╭─ Trecho do documento

Tuma perderia o mandato no final do ano. Então, em termos de "composição política", sua morte não altera o cenário do Senado Federal. Mas pode gerar uma situação curiosa.

Afinal, havia mais dois meses de mandato a serem preenchidos. Então é necessário que um suplente exerça o seu cargo nesse período. O primeiro suplente de Tuma é Alfredo Cotait Neto, que é secretário de Relações Internacionais de São Paulo.

Liguei há pouco na Secretaria para saber se Cotait assumirá o cargo nesses meses restantes. O assessor de imprensa informou que ainda não há definição a respeito - o que é natural, devido ao fato ter ocorrido há poucas horas.

Talvez Cotait opte por não optar a cadeira, por conta de sua função na prefeitura paulistana. Iria para o Senado então Alexandre Honore Marie Thioillier Filho, advogado que pleiteia o posto de ministro do Superior Tribunal de Justiça.

Sinceramente, não sei o que a legislação prevê caso Cotait e Thiollier optem por não assumir o Senado (o que seria compreensível, por se tratar de pouco mais de um mês). Se por algum acaso a legislação prever que o contemplado seja o candidato imediatamente abaixo de Tuma na eleição de 2002, teríamos a vaga destinada para... Orestes Quércia.

Há uma situação das mais curiosas se desenhando, essa é a verdade.

╰─
╭─ Dados de entrada

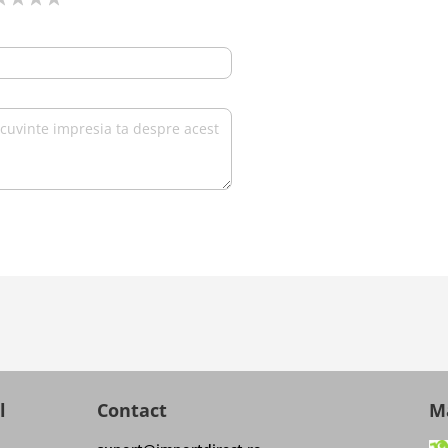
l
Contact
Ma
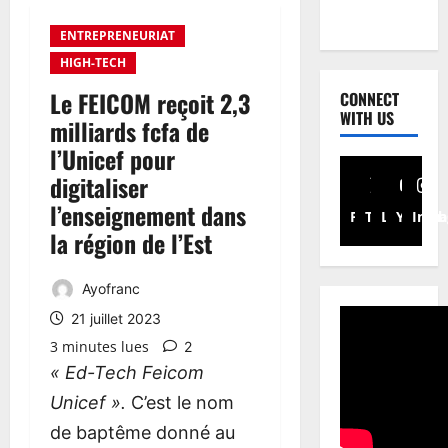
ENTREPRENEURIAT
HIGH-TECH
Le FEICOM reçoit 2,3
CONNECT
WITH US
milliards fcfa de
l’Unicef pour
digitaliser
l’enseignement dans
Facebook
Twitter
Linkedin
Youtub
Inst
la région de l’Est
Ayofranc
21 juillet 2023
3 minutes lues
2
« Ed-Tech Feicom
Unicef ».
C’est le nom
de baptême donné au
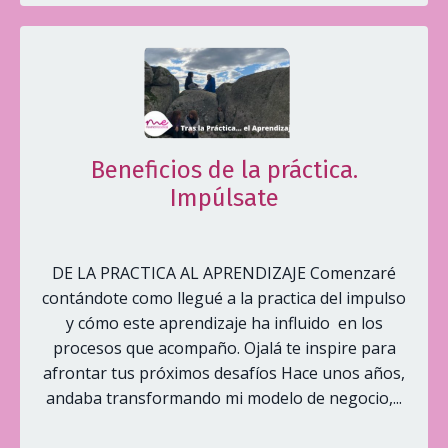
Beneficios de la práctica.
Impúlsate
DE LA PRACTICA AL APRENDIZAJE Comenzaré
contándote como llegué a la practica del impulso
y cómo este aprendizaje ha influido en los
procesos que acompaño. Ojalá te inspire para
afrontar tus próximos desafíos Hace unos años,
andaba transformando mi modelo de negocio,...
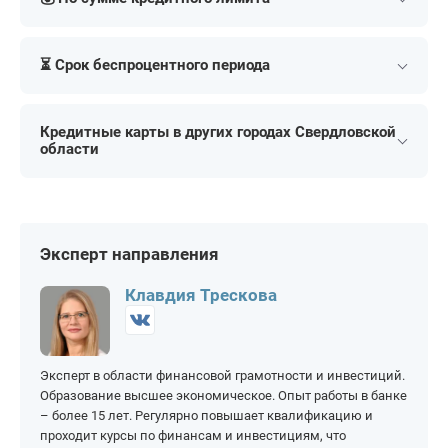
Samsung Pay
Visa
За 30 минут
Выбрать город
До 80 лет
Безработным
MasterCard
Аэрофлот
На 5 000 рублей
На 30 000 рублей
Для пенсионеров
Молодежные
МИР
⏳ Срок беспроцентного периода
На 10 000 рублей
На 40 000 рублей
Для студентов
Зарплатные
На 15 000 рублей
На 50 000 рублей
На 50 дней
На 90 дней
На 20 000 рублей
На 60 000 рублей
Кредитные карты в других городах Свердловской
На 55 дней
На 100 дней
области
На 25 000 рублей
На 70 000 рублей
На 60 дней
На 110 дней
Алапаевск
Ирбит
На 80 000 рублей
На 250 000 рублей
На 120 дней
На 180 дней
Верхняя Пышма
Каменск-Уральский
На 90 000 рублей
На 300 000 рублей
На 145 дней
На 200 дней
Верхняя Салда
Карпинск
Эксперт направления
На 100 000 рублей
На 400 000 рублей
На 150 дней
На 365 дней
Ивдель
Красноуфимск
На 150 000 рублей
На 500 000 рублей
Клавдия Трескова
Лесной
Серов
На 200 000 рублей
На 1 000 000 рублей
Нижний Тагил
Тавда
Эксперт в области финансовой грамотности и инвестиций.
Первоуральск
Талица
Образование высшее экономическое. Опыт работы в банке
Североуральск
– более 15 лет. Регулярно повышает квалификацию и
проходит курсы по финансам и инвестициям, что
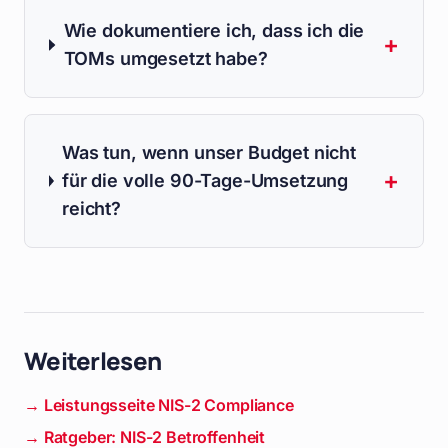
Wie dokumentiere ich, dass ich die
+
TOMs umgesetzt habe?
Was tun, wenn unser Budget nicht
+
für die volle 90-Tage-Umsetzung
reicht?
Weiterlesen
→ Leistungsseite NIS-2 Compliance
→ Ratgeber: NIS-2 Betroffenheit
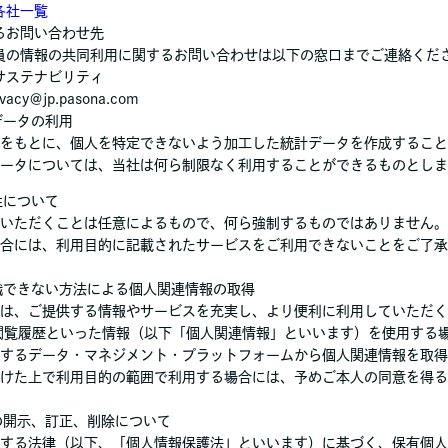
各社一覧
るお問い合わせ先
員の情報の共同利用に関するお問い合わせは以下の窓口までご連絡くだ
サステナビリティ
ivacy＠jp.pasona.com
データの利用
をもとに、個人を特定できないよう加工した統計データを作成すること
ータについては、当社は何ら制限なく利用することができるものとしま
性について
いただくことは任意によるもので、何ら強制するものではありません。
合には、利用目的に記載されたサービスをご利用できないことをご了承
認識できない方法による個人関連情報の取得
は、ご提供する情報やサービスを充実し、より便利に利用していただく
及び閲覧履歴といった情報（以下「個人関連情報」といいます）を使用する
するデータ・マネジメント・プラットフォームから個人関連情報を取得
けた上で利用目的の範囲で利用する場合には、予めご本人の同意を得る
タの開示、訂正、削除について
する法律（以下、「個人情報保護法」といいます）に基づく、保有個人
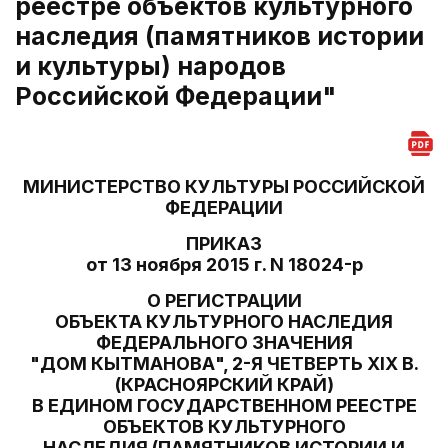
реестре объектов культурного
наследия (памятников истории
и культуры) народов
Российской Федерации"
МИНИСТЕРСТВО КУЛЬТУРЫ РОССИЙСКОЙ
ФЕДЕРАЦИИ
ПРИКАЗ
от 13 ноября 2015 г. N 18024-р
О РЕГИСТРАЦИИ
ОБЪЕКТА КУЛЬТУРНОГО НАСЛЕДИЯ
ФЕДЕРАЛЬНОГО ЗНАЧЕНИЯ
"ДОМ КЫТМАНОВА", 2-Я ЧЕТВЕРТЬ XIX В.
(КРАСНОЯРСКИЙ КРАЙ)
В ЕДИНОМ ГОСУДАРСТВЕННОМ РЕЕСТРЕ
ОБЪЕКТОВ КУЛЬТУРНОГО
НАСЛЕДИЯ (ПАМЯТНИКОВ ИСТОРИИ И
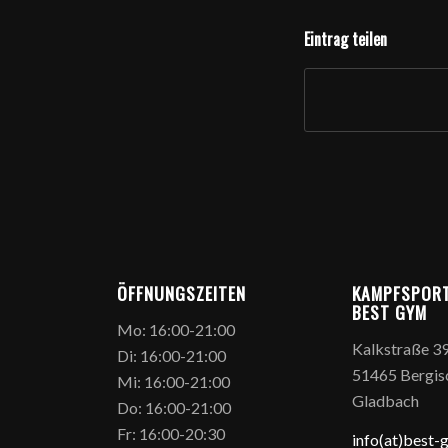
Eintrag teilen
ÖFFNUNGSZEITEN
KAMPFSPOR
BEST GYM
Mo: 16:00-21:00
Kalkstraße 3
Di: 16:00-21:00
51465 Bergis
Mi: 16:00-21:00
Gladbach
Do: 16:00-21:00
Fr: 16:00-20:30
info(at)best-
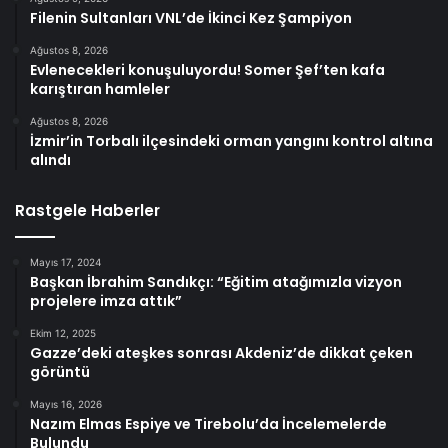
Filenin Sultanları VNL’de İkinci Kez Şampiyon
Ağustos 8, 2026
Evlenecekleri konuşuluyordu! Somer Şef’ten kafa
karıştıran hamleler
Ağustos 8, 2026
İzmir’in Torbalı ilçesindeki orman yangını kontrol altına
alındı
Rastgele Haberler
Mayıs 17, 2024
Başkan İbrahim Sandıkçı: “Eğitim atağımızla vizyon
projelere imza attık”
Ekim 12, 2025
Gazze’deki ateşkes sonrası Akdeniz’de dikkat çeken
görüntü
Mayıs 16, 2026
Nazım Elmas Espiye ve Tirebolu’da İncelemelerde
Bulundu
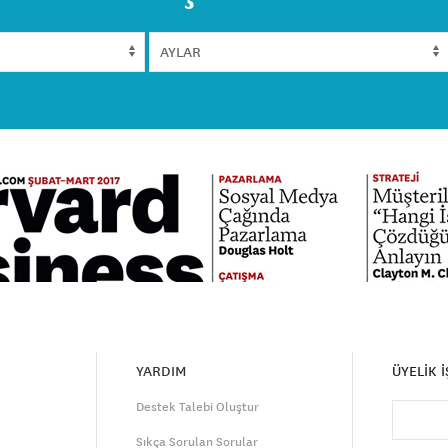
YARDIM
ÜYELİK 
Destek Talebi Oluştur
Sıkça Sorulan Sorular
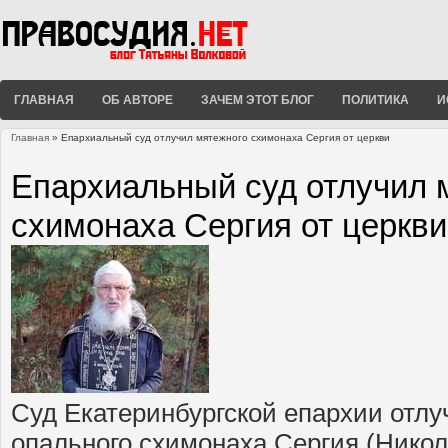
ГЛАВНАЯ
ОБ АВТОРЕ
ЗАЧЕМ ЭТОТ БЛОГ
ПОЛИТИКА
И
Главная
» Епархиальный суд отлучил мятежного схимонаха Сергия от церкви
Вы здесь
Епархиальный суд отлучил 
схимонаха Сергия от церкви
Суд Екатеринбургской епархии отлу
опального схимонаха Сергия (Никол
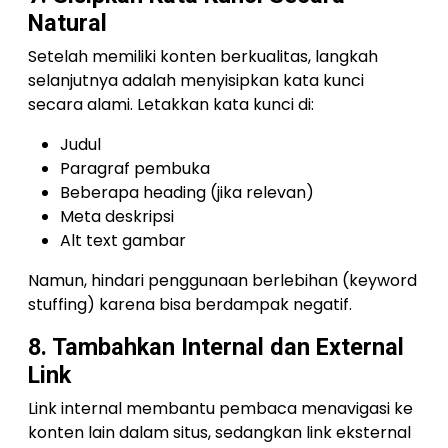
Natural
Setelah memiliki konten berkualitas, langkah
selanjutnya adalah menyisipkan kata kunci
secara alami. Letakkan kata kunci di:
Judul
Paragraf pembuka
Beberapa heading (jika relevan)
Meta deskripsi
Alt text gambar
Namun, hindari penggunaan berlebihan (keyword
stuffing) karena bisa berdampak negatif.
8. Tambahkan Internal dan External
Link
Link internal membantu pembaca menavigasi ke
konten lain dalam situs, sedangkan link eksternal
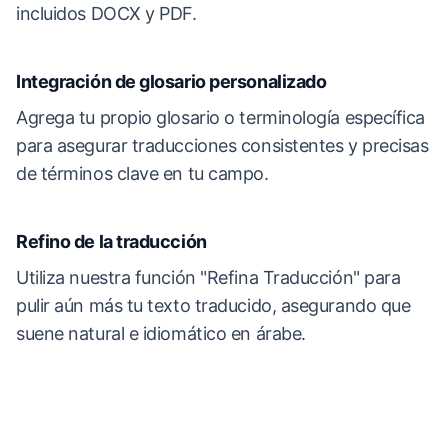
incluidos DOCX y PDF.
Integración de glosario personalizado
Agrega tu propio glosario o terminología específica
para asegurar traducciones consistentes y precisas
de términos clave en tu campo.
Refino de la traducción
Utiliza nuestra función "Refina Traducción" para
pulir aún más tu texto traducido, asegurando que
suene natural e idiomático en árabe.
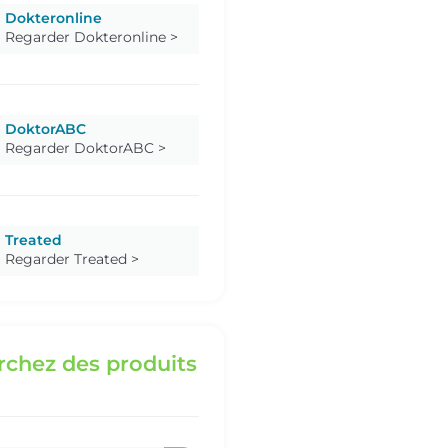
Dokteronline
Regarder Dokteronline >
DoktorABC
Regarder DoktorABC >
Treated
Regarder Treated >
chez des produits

╰─

Lista de tarefas
**A)** Liste todas as pessoas mencionadas pelo nome no texto sobre a vaga de Tuma no Senado.
**B)** Por favor, copie dos registros as linhas que vão da linha que contém "ENTREPRENEURIAT" até a linha que contém "de baptême donné au", incluindo as duas.

Respostas das tarefas
**A)**
- Tuma
- Alfredo Cotait Neto
- Alexandre Honore Marie Thioillier Filho
- Orestes Quércia

**B)**
ENTREPRENEURIAT
HIGH-TECH
Le FEICOM reçoit 2,3
CONNECT
WITH US
milliards fcfa de
l’Unicef pour
digitaliser
l’enseignement dans
Facebook
Twitter
Linkedin
Youtub
Inst
la région de l’Est
Ayofranc
21 juillet 2023
3 minutes lues
2
« Ed-Tech Feicom
Unicef ».
C’est le nom
de baptême donné au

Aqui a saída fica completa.